In most cases, fossilization is characterized by organic matter being replaced with minerals over time. In other cases, organic matter is heated and compressed into coal or burned in forest fires and preserved as charcoal. But this isn’t the case with the Axel Heiberg fossils. The wood, leaves, cones, nuts and fruit are seemingly unchanged. This unique form of preservation is referred to as mummification, and it only takes place under a very specific and rare set of circumstances.

“Things can be broken down by bacteria and fungi, they can be rumbled along in a riverbed and destroyed; there are lots of ways of losing the material before it becomes fossilized,” Basinger said. But the ancient forests on Axel Heiberg were buried rapidly under swamp and lake sediments. As the global climate cooled, these processes were slowed.

Basinger was among the first researchers to study the forest. The Arctic’s barren surfaces and strong winds made it remarkably easy to collect specimens. “You can see a few fossils on the surface and pick what you can. But you go back next year, when there’s been a little erosion, and there’s a few more on the surface. Over a number of years, you can actually get a large collection,” he said.

The walnuts had been eroded from the soil and were sitting on the surface. “In one case, the walnuts are concentrated at one spot, possibly cached there by animals,” Basinger said.  Some of the fossil nuts also have gnawed holes, indicating they were a food source for local animals.

Over a period of fifteen years, Basinger and his colleagues retrieved over a thousand nut and seed fossils and returned with them to Saskatchewan to be studied.
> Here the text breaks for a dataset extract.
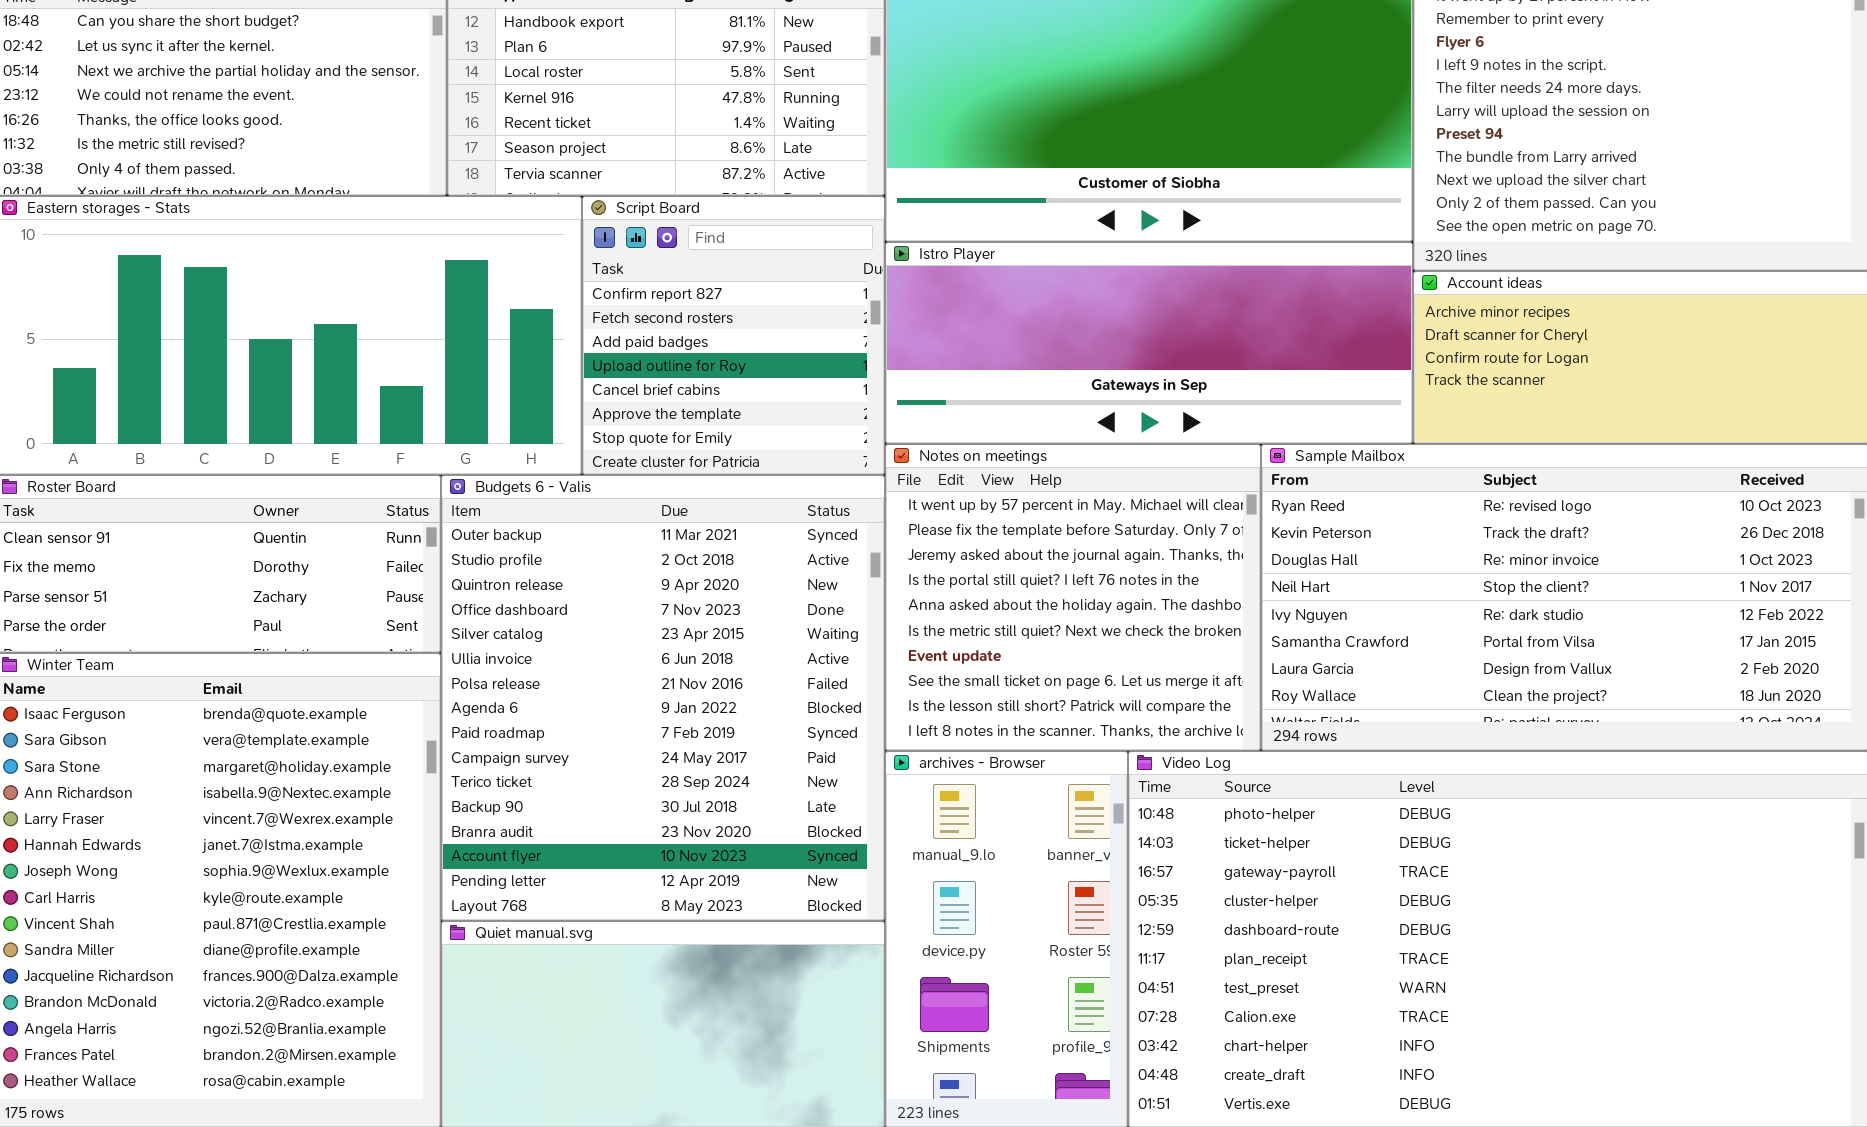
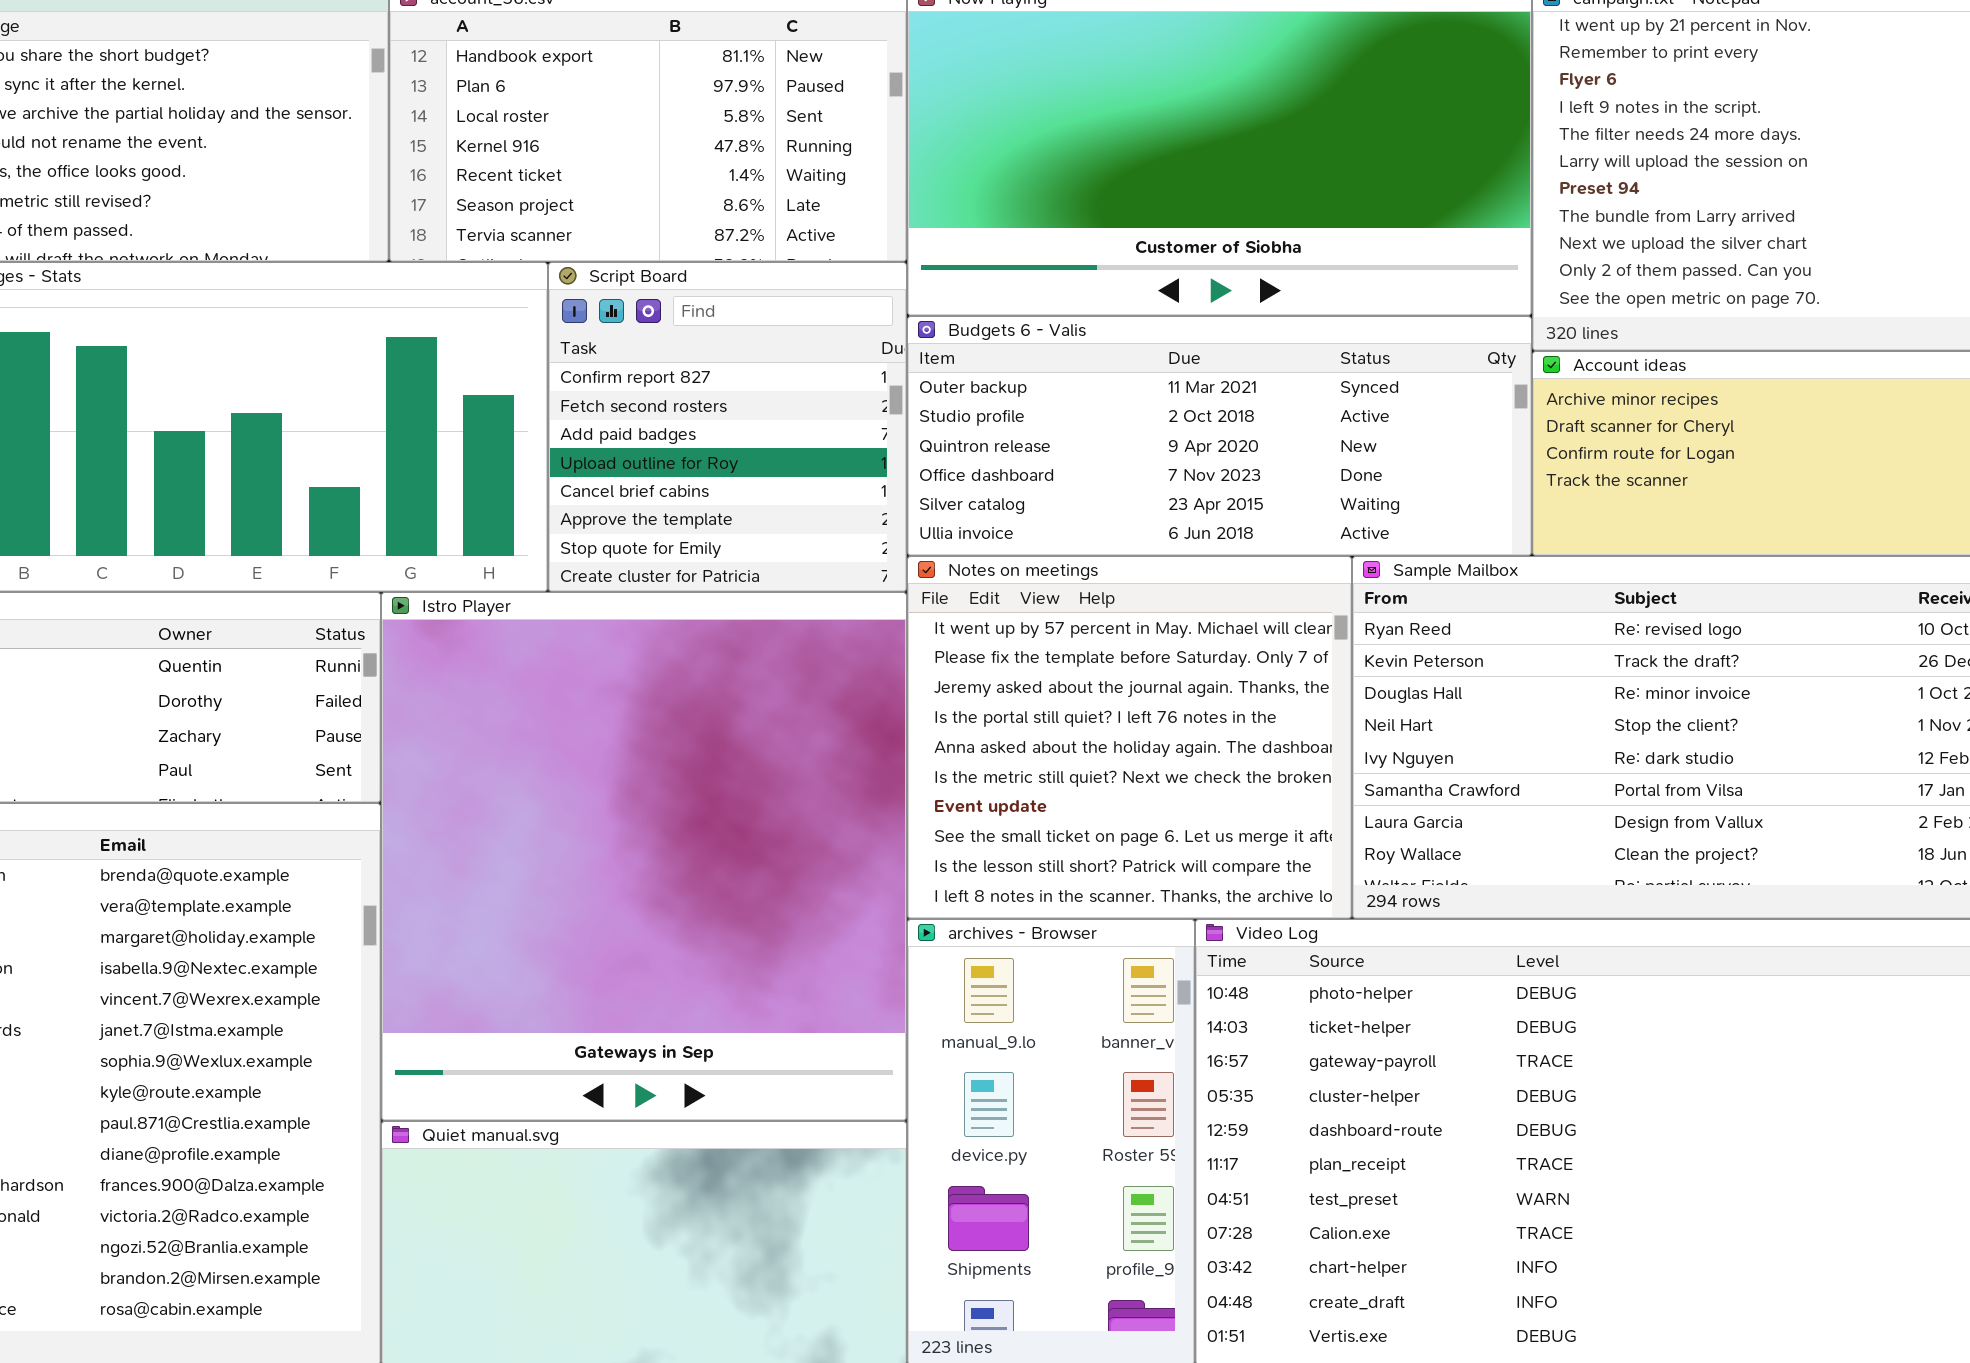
Istro Player: [885,242,1413,444] -> [381,592,907,1121], moved, resized
Budgets 6 - Valis: [441,475,885,921] -> [907,316,1532,556], moved, resized

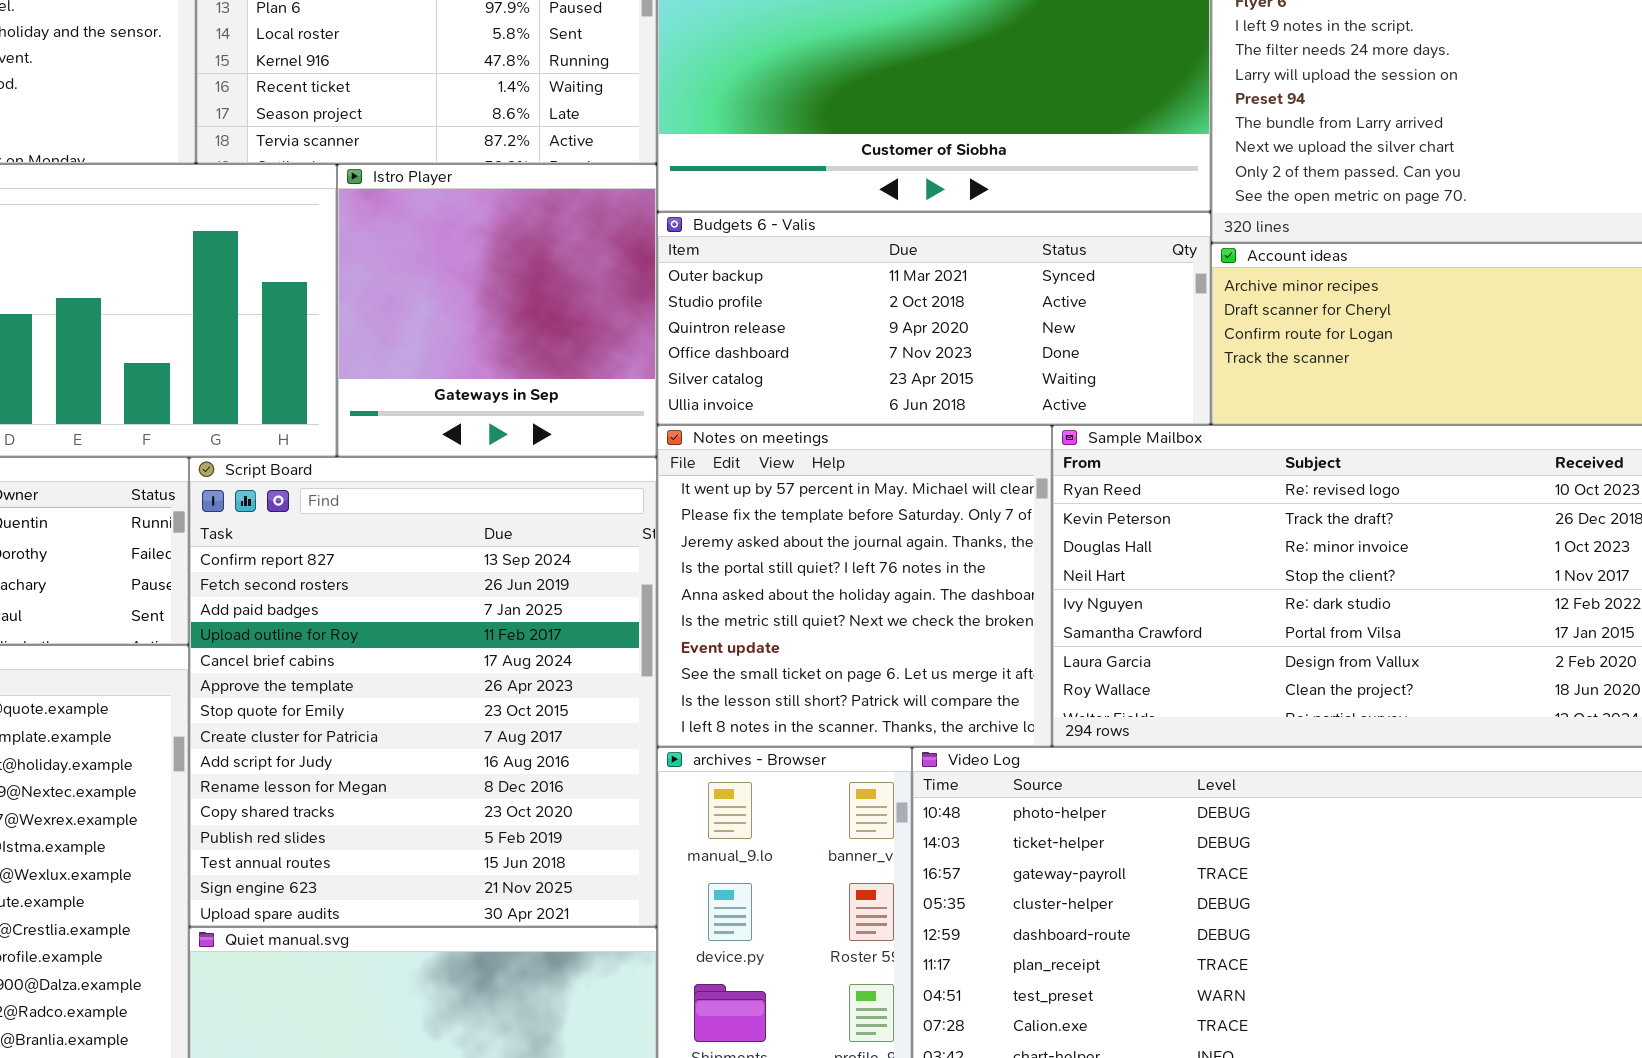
Script Board: [548,262,907,592] -> [189,457,657,927], moved, resized
Istro Player: [381,592,907,1121] -> [337,164,657,457], moved, resized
Visualizing a globally warm planet

If you looked back 45 million years ago to the middle Eocene, the Earth’s poles would be unrecognizable. At the time, Antarctica and the Arctic Circle were warm and blanketed with forests, in stark contrast to the freezing deserts that we associate with the region today.

Due to their high latitude, polar regions had relatively short growing seasons, but they made up for it with exceptionally long summer days, receiving up to twenty hours of sunlight. Inversely, the winters were characterized by near-total darkness, yet temperatures seldom reached freezing.

Paleontology and geology records indicate there was more CO₂ in Earth’s atmosphere at the time, which resulted in temperatures that were much higher than they are now. This global greenhouse, in turn, created warm ocean circulations that kept the Arctic Ocean free of ice.

“The far north supported redwood-style forests,” Basinger said. There were cypress swamps and upland forests, where statuesque trees grew up to 40 meters in height. The canopy included dozens of trees, such as redwoods, cedars, hickories, pines, spruces, hemlocks, larches, birches, ginkgos and, of course, walnuts.

What we can learn from the Axel Heiberg walnuts

As an expert in the evolutionary history of the walnut family, Manchester helped bring the decades-long project to completion. He performed CT scans on walnuts from the island and described three previously unknown species.

“The CT scans allow us to show details of the internal structure of these nuts that were once really hard to get,” Manchester said. Before CT scanners, traditional methods for studying fossils involved tediously dissecting and slicing the specimens in various orientations, destroying them in the process.

After scanning several of the most completely preserved fossils, Manchester compared them to walnuts from both modern and extinct walnut species. National repositories, like iDigBio, allow researchers to easily locate museum specimens stored anywhere in the United States. The fossils didn’t match anything that had yet been discovered and were thus found to represent three new species in the genus Juglans.

Based solely on genetic data from living species, researchers once thought the walnut family originated somewhere in Asia. More recently, however, fossil data indicates they instead first appeared in the warm, moist environments of North America or Europe. As the family diversified, some species adapted to cooler conditions, which allowed them to extend their range into higher latitudes.

The fossils from this study add a clearer picture of how walnuts evolved during periods of intensely shifting climates and where our modern species came from.